Mini-summit on Burundi and Rwanda opens in Tanzanian capital
06 Avril 1994
DAR ES SALAAM, April 6 (AFP) - A mini-summit of east and central African leaders opened here on Wednesday to discuss ethnic troubles in war-torn Burundi and Rwanda, chaired by Tanzanian President Ali Hassan Mwinyi.
The meeting was attended by, among others, Presidents Yoweri Museveni of Uganda, Juvenal Habyarimana of Rwanda and Cyprien Ntaryamira of Burundi, Kenyan Vice-President George Saitoti and Organisation of African Unity (OAU) Secretary-General Salim Ahmed Salim.
Presidents Mobutu Sese Seko of Zaire and Frederick Chiluba of Zambia were expected to attend but failed to arrive, and no reasons were given for their absence.
Mwinyi expressed frustration and disappointment over failure to restore peace and bring democracy to Rwanda and Burundi, two tiny central African nations that have known no peace since independence more than 30 years ago due to ethnic conflicts between majority Hutus and minority Tutsis.
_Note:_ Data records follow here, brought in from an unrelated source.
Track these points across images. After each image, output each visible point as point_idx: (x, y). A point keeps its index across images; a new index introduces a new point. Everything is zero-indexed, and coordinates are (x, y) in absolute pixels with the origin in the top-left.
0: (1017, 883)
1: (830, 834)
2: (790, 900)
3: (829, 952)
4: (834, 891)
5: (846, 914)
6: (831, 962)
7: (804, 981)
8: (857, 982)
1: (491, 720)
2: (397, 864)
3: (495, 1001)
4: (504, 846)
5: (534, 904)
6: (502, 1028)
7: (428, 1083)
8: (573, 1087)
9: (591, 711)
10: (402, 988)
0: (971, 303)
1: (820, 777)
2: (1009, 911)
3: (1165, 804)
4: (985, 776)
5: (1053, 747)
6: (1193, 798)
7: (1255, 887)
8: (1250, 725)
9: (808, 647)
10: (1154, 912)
Mwinyi pointed out that when Tanzania brokered a peace accord between vthe Rwandan government and Rwandan Patriotic Front (RPF) rebels last year, he had hoped that the two-year civil war would come to an end and peace be restored.
"In retrospect, everything seems to have gone to waste, and this frustration is not mine alone, it is also the frustration of all the neighbouring countries, the OAU, and the United Nations", Mwinyi said.
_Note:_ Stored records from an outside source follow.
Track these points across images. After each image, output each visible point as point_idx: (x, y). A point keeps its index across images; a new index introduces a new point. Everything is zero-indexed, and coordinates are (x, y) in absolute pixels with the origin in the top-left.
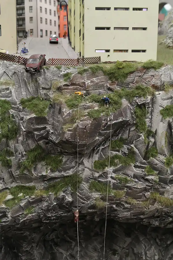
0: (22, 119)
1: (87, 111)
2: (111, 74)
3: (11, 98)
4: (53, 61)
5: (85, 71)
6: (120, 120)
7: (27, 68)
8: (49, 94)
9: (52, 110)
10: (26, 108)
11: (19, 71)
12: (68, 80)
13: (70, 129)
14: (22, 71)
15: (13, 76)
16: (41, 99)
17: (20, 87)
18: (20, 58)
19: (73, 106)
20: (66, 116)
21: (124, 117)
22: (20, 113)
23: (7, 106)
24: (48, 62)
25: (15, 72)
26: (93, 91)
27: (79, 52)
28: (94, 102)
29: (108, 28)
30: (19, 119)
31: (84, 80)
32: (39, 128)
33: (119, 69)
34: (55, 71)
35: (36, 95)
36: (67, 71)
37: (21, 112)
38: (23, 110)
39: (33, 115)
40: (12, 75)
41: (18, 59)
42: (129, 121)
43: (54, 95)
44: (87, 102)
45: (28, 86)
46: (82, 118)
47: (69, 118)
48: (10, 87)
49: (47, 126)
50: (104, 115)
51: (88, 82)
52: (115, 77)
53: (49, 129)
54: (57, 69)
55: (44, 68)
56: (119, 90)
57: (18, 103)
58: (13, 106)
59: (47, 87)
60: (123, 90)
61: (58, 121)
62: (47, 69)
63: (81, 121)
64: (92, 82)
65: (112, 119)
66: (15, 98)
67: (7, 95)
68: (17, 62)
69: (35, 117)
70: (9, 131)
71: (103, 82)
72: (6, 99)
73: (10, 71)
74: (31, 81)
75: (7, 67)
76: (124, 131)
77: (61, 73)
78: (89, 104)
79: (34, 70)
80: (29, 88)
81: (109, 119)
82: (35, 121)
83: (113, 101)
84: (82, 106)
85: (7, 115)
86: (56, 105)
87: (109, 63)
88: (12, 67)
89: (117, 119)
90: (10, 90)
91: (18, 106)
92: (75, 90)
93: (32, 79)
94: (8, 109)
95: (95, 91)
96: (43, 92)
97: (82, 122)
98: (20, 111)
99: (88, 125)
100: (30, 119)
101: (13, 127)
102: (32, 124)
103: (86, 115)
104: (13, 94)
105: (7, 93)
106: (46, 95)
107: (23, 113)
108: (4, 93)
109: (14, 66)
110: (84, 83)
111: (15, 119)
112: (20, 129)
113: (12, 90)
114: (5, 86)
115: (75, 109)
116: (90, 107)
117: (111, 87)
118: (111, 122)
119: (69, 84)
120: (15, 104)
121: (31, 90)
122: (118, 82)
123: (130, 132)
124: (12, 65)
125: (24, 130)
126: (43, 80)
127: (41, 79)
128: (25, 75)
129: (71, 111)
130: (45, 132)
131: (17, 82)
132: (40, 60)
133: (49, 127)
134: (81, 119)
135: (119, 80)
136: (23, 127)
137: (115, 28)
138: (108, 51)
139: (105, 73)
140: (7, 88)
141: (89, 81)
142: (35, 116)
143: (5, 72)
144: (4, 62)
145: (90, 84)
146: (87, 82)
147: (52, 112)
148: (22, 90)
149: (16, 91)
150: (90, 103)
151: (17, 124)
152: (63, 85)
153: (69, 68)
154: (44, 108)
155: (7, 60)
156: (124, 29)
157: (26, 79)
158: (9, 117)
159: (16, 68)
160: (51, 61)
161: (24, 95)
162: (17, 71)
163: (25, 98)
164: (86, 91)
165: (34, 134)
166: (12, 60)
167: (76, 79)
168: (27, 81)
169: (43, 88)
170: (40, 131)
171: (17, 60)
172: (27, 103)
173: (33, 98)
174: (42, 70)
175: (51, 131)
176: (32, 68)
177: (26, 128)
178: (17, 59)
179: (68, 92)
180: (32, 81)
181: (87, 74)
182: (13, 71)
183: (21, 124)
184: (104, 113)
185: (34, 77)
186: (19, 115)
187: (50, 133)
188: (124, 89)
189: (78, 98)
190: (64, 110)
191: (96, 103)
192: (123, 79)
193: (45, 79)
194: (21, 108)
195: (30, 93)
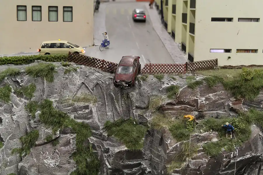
0: (107, 151)
1: (201, 144)
2: (234, 88)
3: (90, 121)
4: (152, 68)
5: (198, 83)
6: (248, 156)
7: (116, 82)
8: (146, 116)
9: (149, 139)
10: (113, 136)
11: (104, 82)
12: (174, 97)
13: (177, 169)
14: (107, 83)
15: (95, 88)
16: (135, 123)
17: (104, 104)
18: (105, 63)
19: (181, 137)
20: (170, 151)
21: (253, 152)
22: (105, 143)
23: (84, 131)
24: (144, 70)
25: (98, 84)
26: (209, 112)
27: (181, 42)
28: (212, 131)
29: (230, 20)
30: (102, 150)
31: (197, 97)
32: (131, 164)
33: (246, 80)
34: (155, 83)
35: (127, 116)
36: (172, 83)
37: (106, 141)
38: (108, 139)
39: (124, 148)
40: (93, 88)
41: (102, 64)
42: (260, 156)
43: (152, 117)
44: (201, 131)
45: (116, 103)
46: (195, 155)
47: (176, 153)
48: (91, 105)
49: (142, 163)
50: (225, 151)
51: (202, 100)
52: (241, 93)
53: (145, 166)
54: (157, 80)
55: (139, 79)
56: (246, 111)
57: (101, 128)
58: (94, 131)
59: (143, 106)
60: (252, 111)
61: (159, 156)
62: (144, 80)
63: (193, 159)
64: (207, 99)
65: (237, 154)
66: (97, 121)
67: (86, 116)
68: (100, 68)
69: (126, 150)
70: (87, 167)
71: (223, 99)
72: (84, 120)
73: (91, 81)
74: (120, 97)
75: (87, 77)
76: (252, 170)
77: (163, 87)
78: (204, 134)
79: (127, 85)
80: (118, 107)
81: (232, 156)
82: (126, 155)
83: (239, 129)
84: (193, 137)
85: (85, 145)
86: (156, 133)
87: (230, 67)
88: (93, 77)
89: (244, 155)
90: (90, 108)
91: (102, 131)
92: (183, 111)
93: (122, 94)
94: (86, 136)
95: (212, 112)
96: (136, 113)
97: (195, 161)
98: (103, 140)
99: (203, 165)
100: (119, 152)
101: (93, 161)
102: (121, 159)
103: (201, 150)
104: (94, 114)
105: (85, 112)
106: (142, 117)
107: (108, 142)
108: (82, 112)
109: (96, 74)
110: (196, 101)
111: (96, 150)
112: (103, 164)
113: (92, 108)
114: (83, 103)
115: (185, 142)
116: (206, 138)
117: (235, 107)
118: (235, 160)
119: (174, 102)
120: (97, 128)
121: (120, 109)
122: (245, 100)
123: (261, 171)
124: (93, 74)
125: (109, 167)
126: (138, 96)
127: (134, 95)
128: (111, 88)
129: (179, 144)
130: (139, 170)
131: (100, 98)
132: (134, 68)
133: (144, 164)
134: (193, 157)
135: (247, 97)
136: (108, 162)
137: (239, 19)
138: (228, 51)
139: (226, 86)
140: (86, 106)
141: (204, 99)
142: (126, 148)
143: (83, 83)
144: (81, 68)
145: (204, 102)
146: (200, 99)
147: (150, 142)
148: (107, 109)
149: (98, 110)
150: (205, 131)
151: (99, 158)
152: (166, 103)
153: (174, 79)
154: (138, 137)
155: (85, 65)
156: (252, 20)
157: (113, 94)
158: (89, 148)
159: (100, 77)
160: (149, 68)
161: (110, 116)
162: (101, 82)
163: (112, 121)
164: (199, 112)
165: (123, 172)
166: (92, 65)
167: (186, 96)
168: (114, 96)
169: (137, 108)
170: (132, 168)
171: (100, 65)
172: (114, 129)
173: (123, 122)
174: (137, 82)
175: (148, 170)
176: (124, 81)
177: (112, 164)
178: (100, 63)
179: (174, 114)
180: (122, 97)
181: (201, 88)
182: (95, 82)
183: (105, 159)
184: (226, 147)
185: (125, 92)
186: (103, 146)
187: (147, 172)
188: (254, 111)
189: (188, 125)
190: (169, 142)
191: (214, 132)
192: (252, 96)
193: (141, 94)
194: (106, 135)
195: (119, 113)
Mwinyi, who convened the mini-summit to discuss the situation in the two countries -- the Rwandan peace accord impasse and recent massacres of civilians in Burundi -- pointed out that out of the three transitional institutions provided for in the Arusha accords, only the presidency was in place.
"The tragedy as far as I am concerned is that the so-called stumbling blocks to the implementation of the peace process, such as the allocation of seats in parliament and cabinet posts are by all accounts matters not worth shedding a single drop of blood for", Mwinyi said.
On Burundi, Mwinyi said it was sad to see that the joy of a new era of peace, stability and co-operation in the brought about in the region by last July's democratic elections was wiped out by the military establishment's decision last October to put their "parochial interests above the wishes of the Burundians".
The Tutsi-dominated army staged a failed coup on October 21. The first elected president from the Hutu majority, Melchior Ndadaye, was murdered along with several of his key aides, and Burundi plunged into a bloody ethnic war which left hundreds of thousands of people dead and forced more than 700,000 others to flee into neighbouring Rwanda, Tanzania and Zaire.
"What Burundians got through the ballot box was taken away by the gun, and the situation as we all know, is very grave and, as neighbours, we cannot keep quiet," Mwinyi said.
In their remarks, Habyarimana and Ntaryamira pledged to make all efforts to restore peace in their two countries.